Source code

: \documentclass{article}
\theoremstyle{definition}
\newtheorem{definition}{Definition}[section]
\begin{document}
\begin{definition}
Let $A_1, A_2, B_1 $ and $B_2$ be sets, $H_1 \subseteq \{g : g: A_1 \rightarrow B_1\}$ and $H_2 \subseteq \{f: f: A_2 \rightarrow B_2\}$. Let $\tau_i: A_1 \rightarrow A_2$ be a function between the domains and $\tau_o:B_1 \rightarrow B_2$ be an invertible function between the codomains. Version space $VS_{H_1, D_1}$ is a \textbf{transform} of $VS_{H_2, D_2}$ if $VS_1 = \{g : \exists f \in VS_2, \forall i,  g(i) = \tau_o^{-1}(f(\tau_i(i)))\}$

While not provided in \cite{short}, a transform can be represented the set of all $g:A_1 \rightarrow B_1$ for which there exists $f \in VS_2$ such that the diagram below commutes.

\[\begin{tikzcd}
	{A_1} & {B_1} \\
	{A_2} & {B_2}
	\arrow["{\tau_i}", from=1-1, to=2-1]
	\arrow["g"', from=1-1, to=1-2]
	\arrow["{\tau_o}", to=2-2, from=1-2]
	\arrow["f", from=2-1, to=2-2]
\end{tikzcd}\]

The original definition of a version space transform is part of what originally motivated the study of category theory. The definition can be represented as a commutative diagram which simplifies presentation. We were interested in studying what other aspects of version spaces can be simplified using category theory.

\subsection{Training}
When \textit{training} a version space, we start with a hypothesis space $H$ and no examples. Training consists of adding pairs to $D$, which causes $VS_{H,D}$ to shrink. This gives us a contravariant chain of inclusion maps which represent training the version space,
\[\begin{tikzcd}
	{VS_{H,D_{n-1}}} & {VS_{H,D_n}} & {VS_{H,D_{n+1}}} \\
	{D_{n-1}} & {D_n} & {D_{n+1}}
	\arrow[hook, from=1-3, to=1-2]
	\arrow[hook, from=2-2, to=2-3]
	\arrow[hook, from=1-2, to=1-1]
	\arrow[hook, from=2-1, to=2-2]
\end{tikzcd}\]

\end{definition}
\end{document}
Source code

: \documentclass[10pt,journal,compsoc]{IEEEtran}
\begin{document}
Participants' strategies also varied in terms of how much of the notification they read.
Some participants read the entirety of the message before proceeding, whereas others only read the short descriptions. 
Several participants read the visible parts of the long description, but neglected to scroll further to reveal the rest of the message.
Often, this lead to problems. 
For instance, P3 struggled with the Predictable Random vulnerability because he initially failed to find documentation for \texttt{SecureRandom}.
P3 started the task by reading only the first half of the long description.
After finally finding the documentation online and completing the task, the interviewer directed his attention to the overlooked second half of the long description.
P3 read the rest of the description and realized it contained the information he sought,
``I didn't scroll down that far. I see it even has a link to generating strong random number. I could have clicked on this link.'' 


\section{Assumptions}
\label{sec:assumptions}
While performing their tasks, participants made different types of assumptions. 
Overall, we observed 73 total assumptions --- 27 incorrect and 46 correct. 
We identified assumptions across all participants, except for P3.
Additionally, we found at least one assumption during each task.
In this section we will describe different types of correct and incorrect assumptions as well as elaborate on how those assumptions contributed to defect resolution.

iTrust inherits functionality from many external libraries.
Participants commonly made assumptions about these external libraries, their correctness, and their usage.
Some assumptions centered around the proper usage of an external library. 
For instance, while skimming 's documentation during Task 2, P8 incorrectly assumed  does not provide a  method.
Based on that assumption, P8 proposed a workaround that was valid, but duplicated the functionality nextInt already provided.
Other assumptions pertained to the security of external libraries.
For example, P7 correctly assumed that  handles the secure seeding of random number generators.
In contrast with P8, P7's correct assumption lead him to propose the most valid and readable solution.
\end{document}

**Task brief:** Write out each entry above exactly as it is written.

**Exercise response:**
Source code

: \documentclass{article}
\theoremstyle{definition}
\newtheorem{definition}{Definition}[section]
\begin{document}
\begin{definition}
Let $A_1, A_2, B_1 $ and $B_2$ be sets, $H_1 \subseteq \{g : g: A_1 \rightarrow B_1\}$ and $H_2 \subseteq \{f: f: A_2 \rightarrow B_2\}$. Let $\tau_i: A_1 \rightarrow A_2$ be a function between the domains and $\tau_o:B_1 \rightarrow B_2$ be an invertible function between the codomains. Version space $VS_{H_1, D_1}$ is a \textbf{transform} of $VS_{H_2, D_2}$ if $VS_1 = \{g : \exists f \in VS_2, \forall i,  g(i) = \tau_o^{-1}(f(\tau_i(i)))\}$

While not provided in \cite{short}, a transform can be represented the set of all $g:A_1 \rightarrow B_1$ for which there exists $f \in VS_2$ such that the diagram below commutes.

\[\begin{tikzcd}
	{A_1} & {B_1} \\
	{A_2} & {B_2}
	\arrow["{\tau_i}", from=1-1, to=2-1]
	\arrow["g"', from=1-1, to=1-2]
	\arrow["{\tau_o}", to=2-2, from=1-2]
	\arrow["f", from=2-1, to=2-2]
\end{tikzcd}\]

The original definition of a version space transform is part of what originally motivated the study of category theory. The definition can be represented as a commutative diagram which simplifies presentation. We were interested in studying what other aspects of version spaces can be simplified using category theory.

\subsection{Training}
When \textit{training} a version space, we start with a hypothesis space $H$ and no examples. Training consists of adding pairs to $D$, which causes $VS_{H,D}$ to shrink. This gives us a contravariant chain of inclusion maps which represent training the version space,
\[\begin{tikzcd}
	{VS_{H,D_{n-1}}} & {VS_{H,D_n}} & {VS_{H,D_{n+1}}} \\
	{D_{n-1}} & {D_n} & {D_{n+1}}
	\arrow[hook, from=1-3, to=1-2]
	\arrow[hook, from=2-2, to=2-3]
	\arrow[hook, from=1-2, to=1-1]
	\arrow[hook, from=2-1, to=2-2]
\end{tikzcd}\]

\end{definition}
\end{document}
Source code

: \documentclass[10pt,journal,compsoc]{IEEEtran}
\begin{document}
Participants' strategies also varied in terms of how much of the notification they read.
Some participants read the entirety of the message before proceeding, whereas others only read the short descriptions. 
Several participants read the visible parts of the long description, but neglected to scroll further to reveal the rest of the message.
Often, this lead to problems. 
For instance, P3 struggled with the Predictable Random vulnerability because he initially failed to find documentation for \texttt{SecureRandom}.
P3 started the task by reading only the first half of the long description.
After finally finding the documentation online and completing the task, the interviewer directed his attention to the overlooked second half of the long description.
P3 read the rest of the description and realized it contained the information he sought,
``I didn't scroll down that far. I see it even has a link to generating strong random number. I could have clicked on this link.'' 


\section{Assumptions}
\label{sec:assumptions}
While performing their tasks, participants made different types of assumptions. 
Overall, we observed 73 total assumptions --- 27 incorrect and 46 correct. 
We identified assumptions across all participants, except for P3.
Additionally, we found at least one assumption during each task.
In this section we will describe different types of correct and incorrect assumptions as well as elaborate on how those assumptions contributed to defect resolution.

iTrust inherits functionality from many external libraries.
Participants commonly made assumptions about these external libraries, their correctness, and their usage.
Some assumptions centered around the proper usage of an external library. 
For instance, while skimming 's documentation during Task 2, P8 incorrectly assumed  does not provide a  method.
Based on that assumption, P8 proposed a workaround that was valid, but duplicated the functionality nextInt already provided.
Other assumptions pertained to the security of external libraries.
For example, P7 correctly assumed that  handles the secure seeding of random number generators.
In contrast with P8, P7's correct assumption lead him to propose the most valid and readable solution.
\end{document}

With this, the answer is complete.